[Photographed scenes with cuboids]

####################

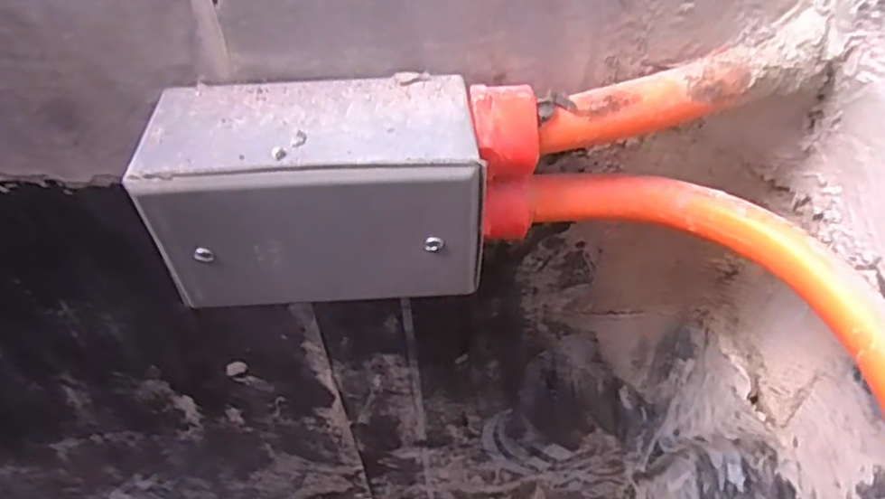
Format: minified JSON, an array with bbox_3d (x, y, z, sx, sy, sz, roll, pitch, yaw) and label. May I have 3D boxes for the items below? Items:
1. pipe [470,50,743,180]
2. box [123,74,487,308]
[{"bbox_3d":[0.059,-0.051,0.239,0.097,0.031,0.021,-11,49,-7],"label":"pipe"},{"bbox_3d":[-0.043,-0.021,0.246,0.113,0.066,0.053,-3,48,1],"label":"box"}]

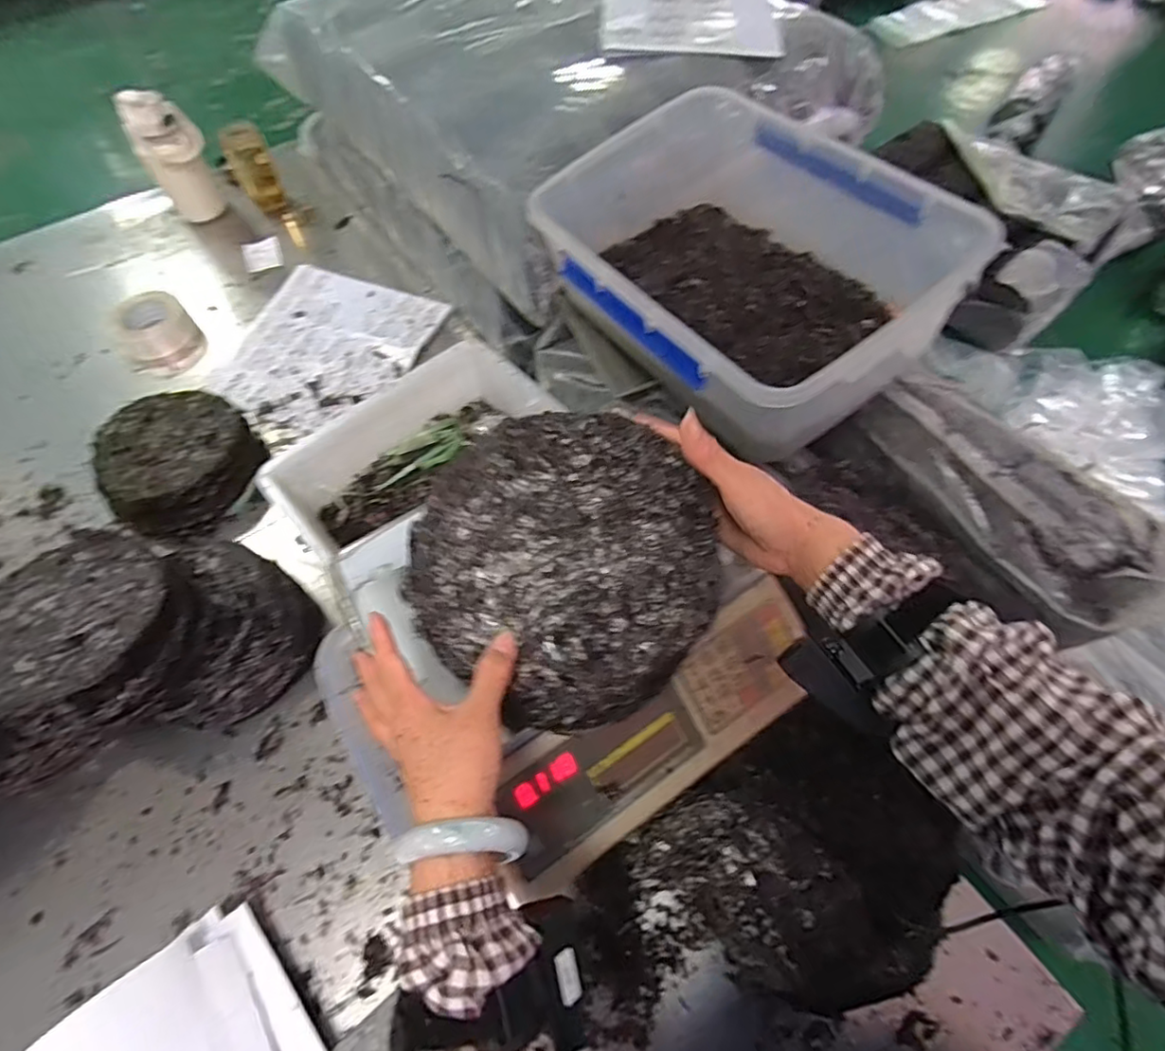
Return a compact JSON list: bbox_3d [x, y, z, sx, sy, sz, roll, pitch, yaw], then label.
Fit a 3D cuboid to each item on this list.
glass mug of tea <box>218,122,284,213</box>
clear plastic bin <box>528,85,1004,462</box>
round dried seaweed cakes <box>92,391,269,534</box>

####################

WHAT YOU HAVE TO DO: In the records above, collect each line with "pitch".

EXERCISE OUTPUT:
Format: minified JSON, an array with bbox_3d (x, y, z, sx, sy, sz, roll, pitch, yaw) and label. May I have 3D boxes for the items below? Items:
Return a compact JSON list: bbox_3d [x, y, z, sx, sy, sz, roll, pitch, yaw], then label.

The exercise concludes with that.